The number of cells was a limitation in earlier spreadsheets but the 65536 rows now available allows for at least some limited language response. The random number function refreshes with each entry so that a more life-like interaction can be achieved by linking a rand() function to a cell such that the value changes to an integer drawing randomly from a set of response words/phrases. The final worksheet example ‘the crashing bore’ shows what can be done using commands to parse the input string, a look-up to identify key words, another lookup to match responses to those words, and a random function to prevent the same answers reappearing.   More complex interaction could be achieved by constraining user input to specific questions like “how much”, “where is” etc, using weightings, and pattern-correlating against the input string. Graphics can make the ‘chatterbot’ answer-machine interaction seem more life-like or appropriate (like HAL9000 the computer from 2001: A Space Odyssey).

Download the Excel Files

Please click here to download the Excel Workbook for Teachers [this file is 9MB, so give it sometime to download]
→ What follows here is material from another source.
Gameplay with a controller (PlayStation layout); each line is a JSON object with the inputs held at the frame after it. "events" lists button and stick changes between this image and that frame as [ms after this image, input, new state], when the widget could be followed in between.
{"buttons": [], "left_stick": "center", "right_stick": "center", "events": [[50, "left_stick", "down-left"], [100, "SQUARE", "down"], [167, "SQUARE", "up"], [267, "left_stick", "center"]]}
Also, Tom made a simple Excel skills test. Click here to download and test your Excel skills.

Thank you Tom

A big thanks to Tom for sharing this valuable work with all of us. I have already learned some good tricks from his workbook (creating image slide-show thru charts+scroll-bar, running formulas on click of button, using contour charts etc.). I am sure you too will find some interesting areas of application or learn some valuable things by examining his workbook.

If you like this workbook, please say thanks to Tom.

Also, if you are teacher, please share your experience of using Excel in teaching effectively.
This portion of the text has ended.